The pregnancy reaches term here, but not before Bendis has included two excellent scenes. In the first Jessica discusses fears that her super powers may somehow impair her baby’s life, and the second is a hospital’s attitude to a super-powered woman on the verge of giving birth. As this occurs, the other nominal protagonist, reporter Ben Urich, is following a story that Daredevil appears to have helped himself while preventing a robbery at a jewellery store. No, you’re not going to believe that either, and it’s rapidly dispelled, but leads into quite the unique glimpse at a superhero. It’s possibly a push, but it could be viewed as what Jessica might have become had she continued her previous path.

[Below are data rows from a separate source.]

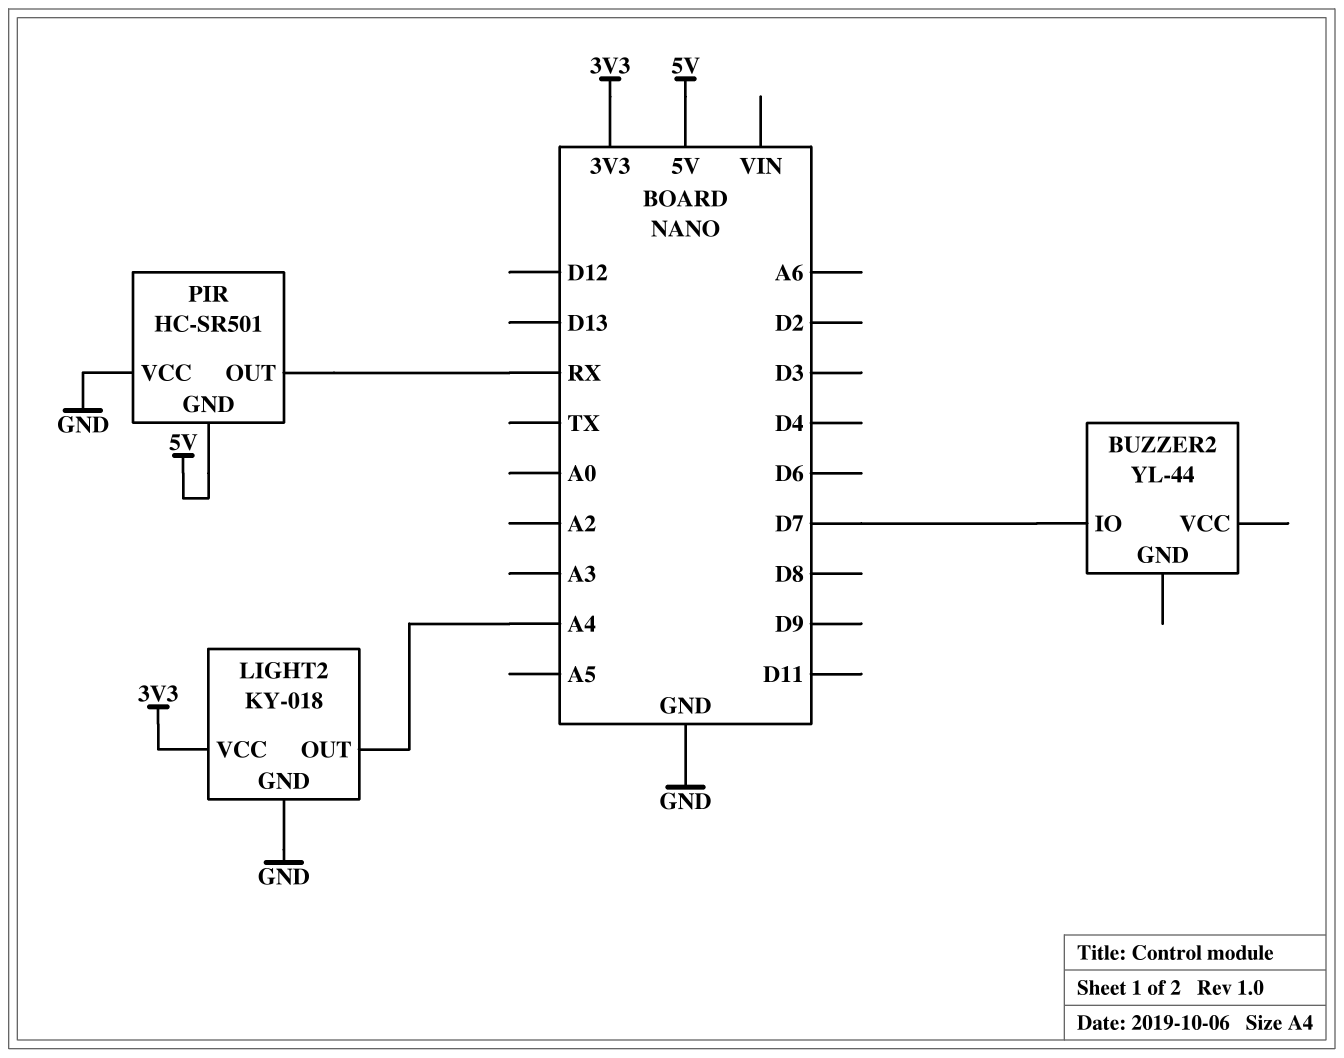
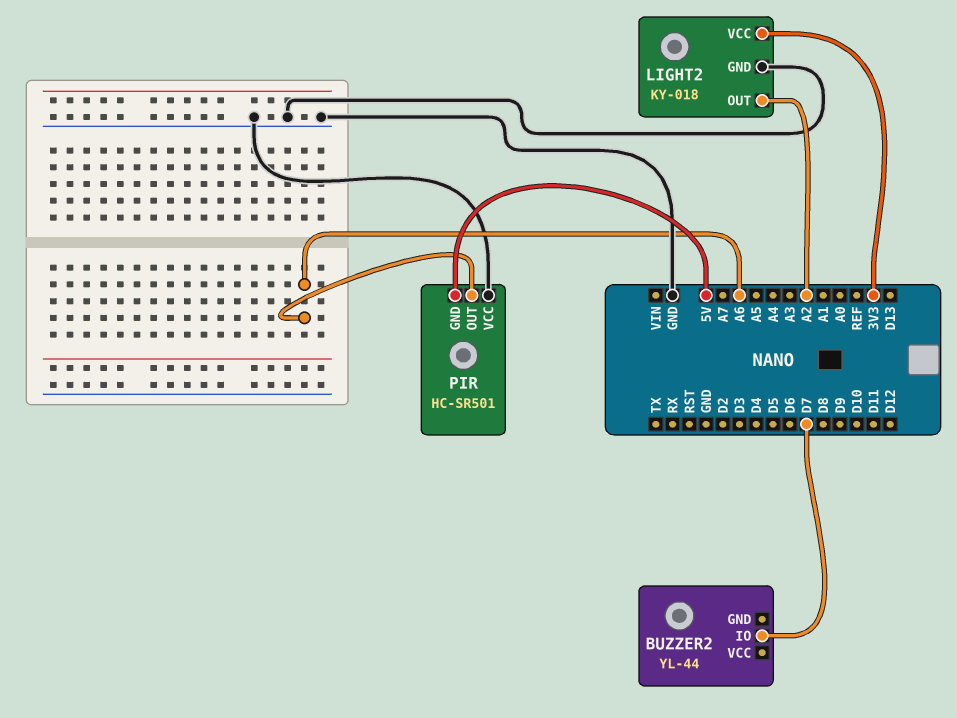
LIGHT2 pin OUT: A4 -> A2
PIR pin OUT: RX -> A6

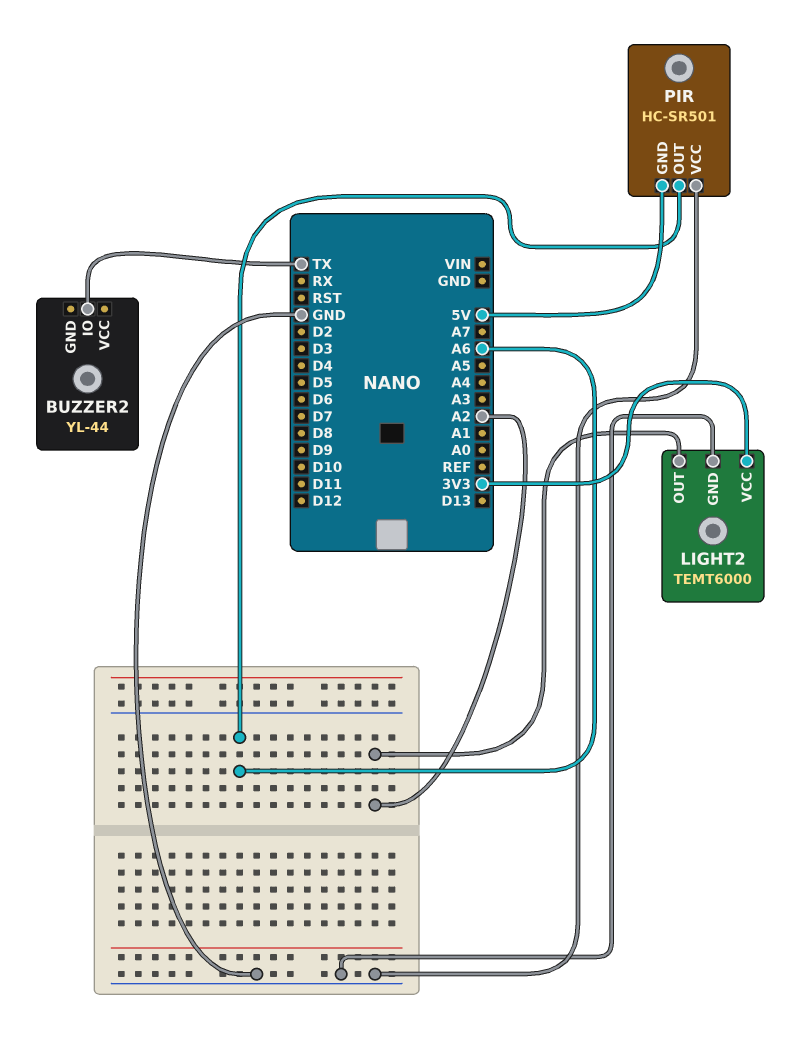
BUZZER2 pin IO: D7 -> TX
LIGHT2: KY-018 -> TEMT6000

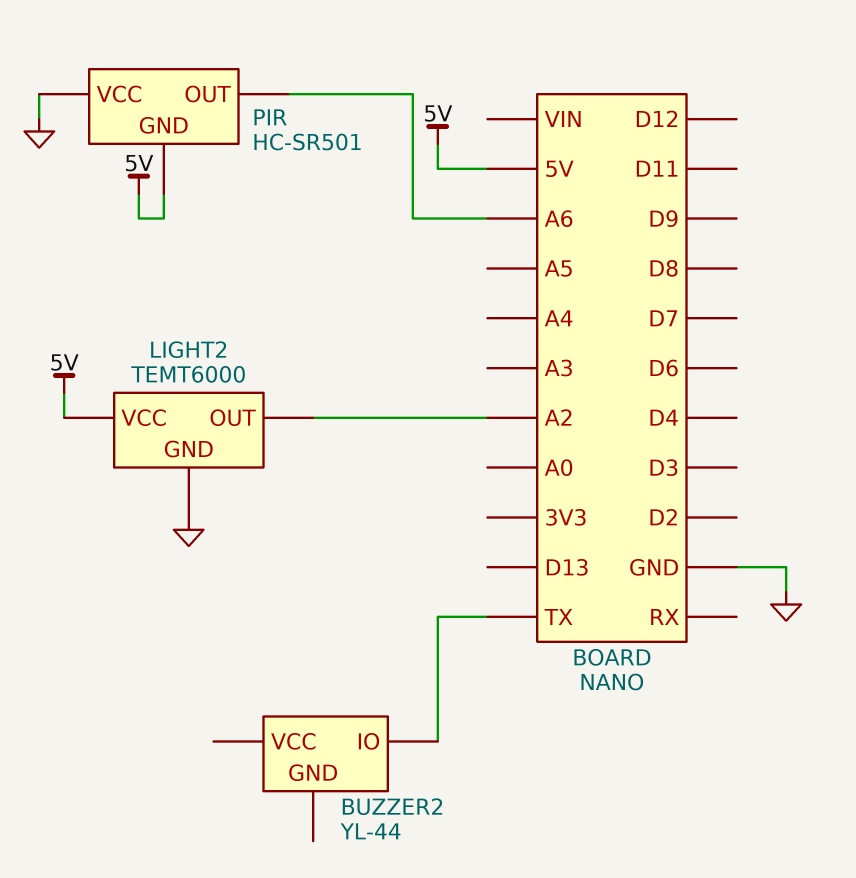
LIGHT2 pin VCC: 3V3 -> 5V

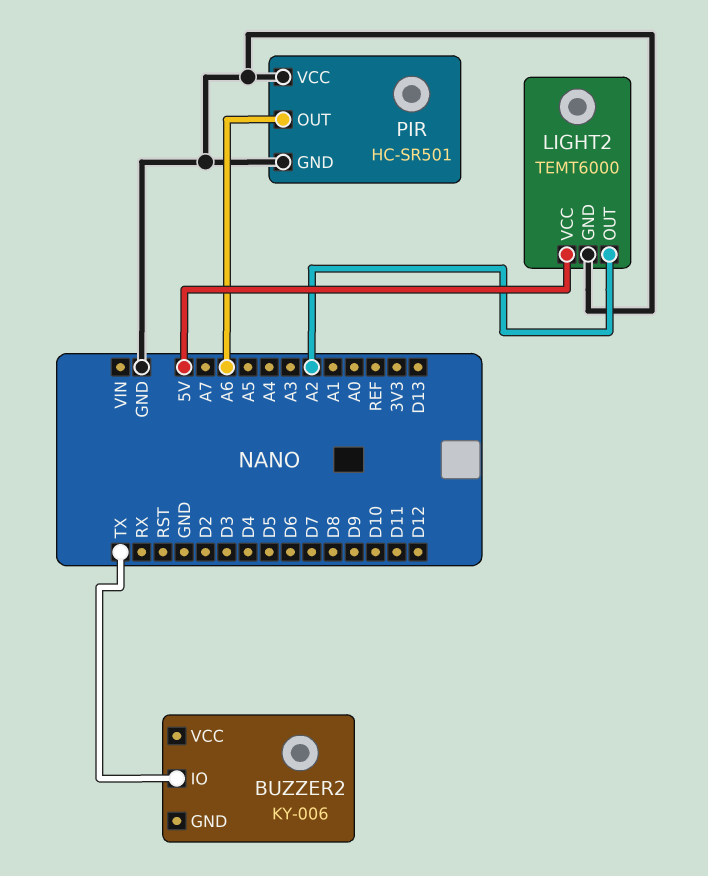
BUZZER2: YL-44 -> KY-006
PIR pin GND: 5V -> GND

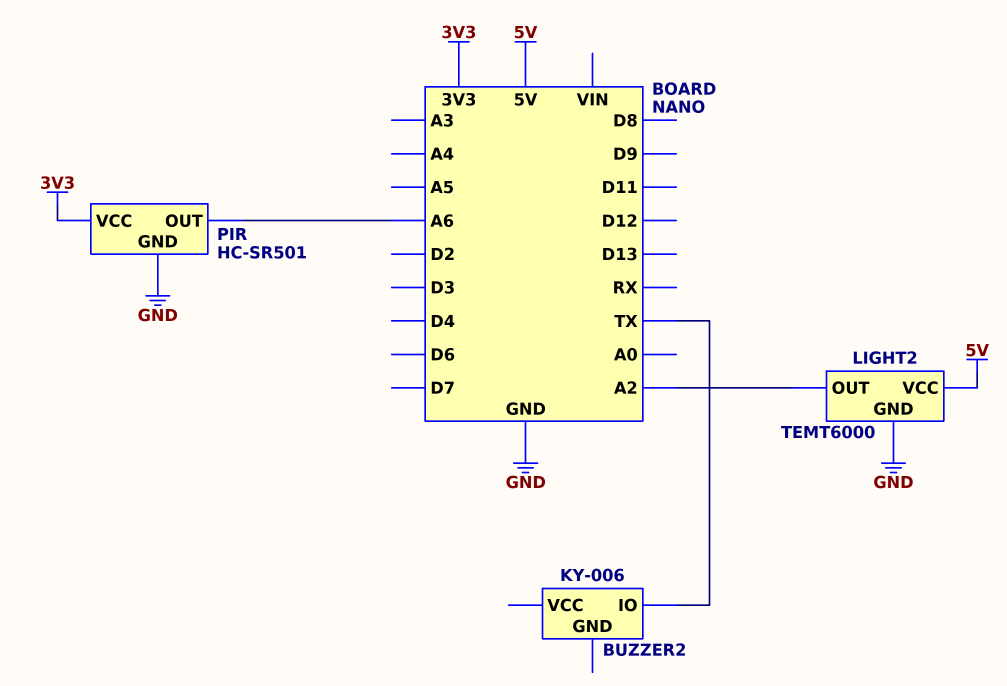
PIR pin VCC: GND -> 3V3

As we approach the final stages there’s an excess of the billing and cooing and back and forth between Jessica and Luke Cage. It leads into something momentous for the final chapter, but boy does it drag on. Just when you consider Bendis has lost it completely, though, he switches tack and we segue into the story of how the pair first met, and it’s great. It’s the highlight of the entire series in fact, beautifully poised and with another unique superhero moment.
Michael Gaydos is back for most of this book, and ideally suited to the dank trail Urich follows, if a little less comfortable with the way Jessica’s life has moved into the superhero mainstream. It’s just as well, perhaps, he doesn’t draw the final tale here, which is an Avengers story, at the end of which, in three pages, Jessica and Luke are married. Olivier Coipel delivers what he’s asked to draw, but it’s page after page of decidedly average plotting. There’s a reason for it being included here, but it matches neither the tone nor the quality of the remaining material.
Those wanting to follow the now domesticated Jessica Jones and Luke Cage have been able to do so since The Pulse in assorted Avengers publications, beginning with The New Avengers. Those preferring Urich will find him in the Front Line books.
With the higher profile Jessica Jones has received due her Netflix TV show The Pulse has been reissued as an omnibus edition, which includes The Fear and the two previous books.